(HealthDay)—The incidence of skin cancer is similar for patients evaluated by store-and-forward (SAF) teledermatology or face-to-face (F2F) consultation, according to a study published online June 20 in the International Journal of Dermatology.
Malcolm Creighton-Smith, M.D., from the Tufts Medical Center/Tufts University School of Medicine in Boston, and colleagues conducted a retrospective study involving 434 SAF teledermatology patients and a subset of 587 randomly selected patients with F2F consultations.
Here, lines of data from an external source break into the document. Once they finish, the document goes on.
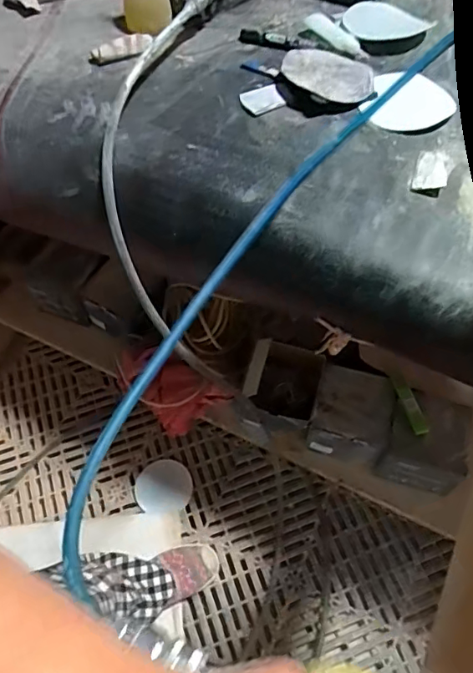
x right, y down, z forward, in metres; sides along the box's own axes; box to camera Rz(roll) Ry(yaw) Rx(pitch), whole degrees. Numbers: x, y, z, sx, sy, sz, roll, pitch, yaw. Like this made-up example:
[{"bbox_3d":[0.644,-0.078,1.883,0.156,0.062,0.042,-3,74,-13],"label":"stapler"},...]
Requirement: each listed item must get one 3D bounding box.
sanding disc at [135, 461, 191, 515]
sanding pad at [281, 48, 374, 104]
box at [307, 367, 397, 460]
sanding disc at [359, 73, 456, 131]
[{"bbox_3d":[-0.153,0.316,1.098,0.116,0.006,0.107,-1,58,2],"label":"sanding disc"},{"bbox_3d":[0.112,-0.320,0.639,0.111,0.020,0.105,5,58,6],"label":"sanding pad"},{"bbox_3d":[0.210,0.140,0.941,0.135,0.103,0.136,14,60,11],"label":"box"},{"bbox_3d":[0.205,-0.280,0.620,0.104,0.006,0.098,-1,58,2],"label":"sanding disc"}]

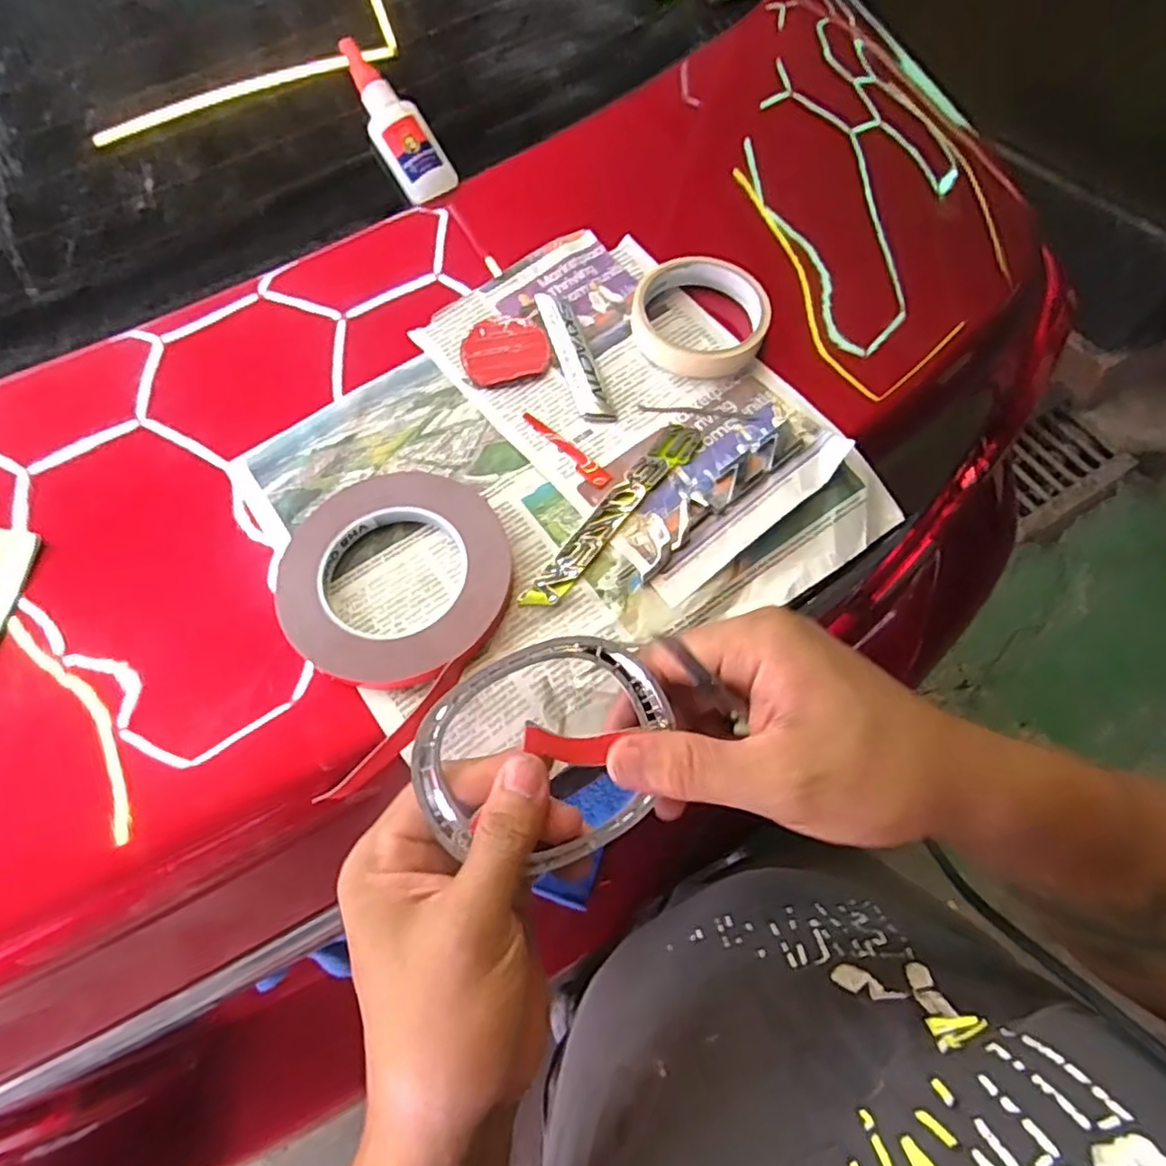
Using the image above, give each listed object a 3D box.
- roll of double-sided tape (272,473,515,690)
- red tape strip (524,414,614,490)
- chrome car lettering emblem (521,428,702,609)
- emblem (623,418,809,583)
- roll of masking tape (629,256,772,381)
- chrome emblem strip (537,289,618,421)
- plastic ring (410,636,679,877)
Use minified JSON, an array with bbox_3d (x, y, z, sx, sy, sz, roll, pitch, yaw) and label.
[{"bbox_3d":[-0.104,-0.008,0.360,0.123,0.019,0.135,-1,63,3],"label":"roll of double-sided tape"},{"bbox_3d":[-0.011,-0.082,0.399,0.013,0.006,0.072,-40,68,-16],"label":"red tape strip"},{"bbox_3d":[0.020,-0.043,0.376,0.022,0.006,0.153,35,70,19],"label":"chrome car lettering emblem"},{"bbox_3d":[0.075,-0.055,0.385,0.133,0.009,0.035,-39,67,-15],"label":"emblem"},{"bbox_3d":[0.078,-0.177,0.428,0.085,0.019,0.086,41,72,21],"label":"roll of masking tape"},{"bbox_3d":[-0.006,-0.151,0.427,0.022,0.004,0.109,-18,69,-6],"label":"chrome emblem strip"},{"bbox_3d":[-0.014,0.067,0.255,0.100,0.005,0.083,-26,89,-1],"label":"plastic ring"}]

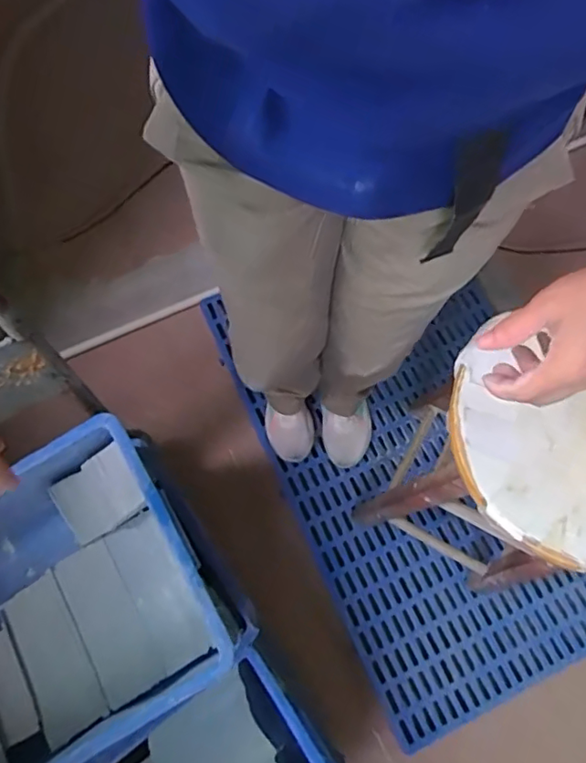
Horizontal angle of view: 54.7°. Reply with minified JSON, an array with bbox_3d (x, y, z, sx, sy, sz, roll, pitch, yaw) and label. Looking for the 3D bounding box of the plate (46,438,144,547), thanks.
[{"bbox_3d":[-0.267,0.154,0.764,0.146,0.011,0.091,-35,82,22],"label":"plate"}]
The researchers found that a higher proportion of F2F patients had prior history of skin cancer (22 versus 10 percent) and received biopsies (27.2 versus 11.5 percent; both P < 0.001). No significant differences were seen between the groups in the detection rates of any skin cancer (9.5 for the F2F group versus 5.8 percent for the teledermatology group; P = 0.3), melanoma (0.6 versus 0 percent; P = N/A), or keratinocytic carcinoma (8.5 versus 5.5 percent; P = 0.7) after adjustment for age, immunosuppression, and personal and family history of skin cancer. In addition, the groups were similar in terms of pre-post biopsy perfect diagnostic concordance, time from initial biopsy request to biopsy (45.5 versus 47.3 days; P = 0.8), and time from biopsy to definitive treatment (67.5 versus 65.4 days; P = 0.8).
"When adjusted for presence of skin cancer risk factors, incidence of detected melanoma, keratinocytic carcinoma, and any skin cancer was similar between SAF teledermatology and F2F patients," the authors write.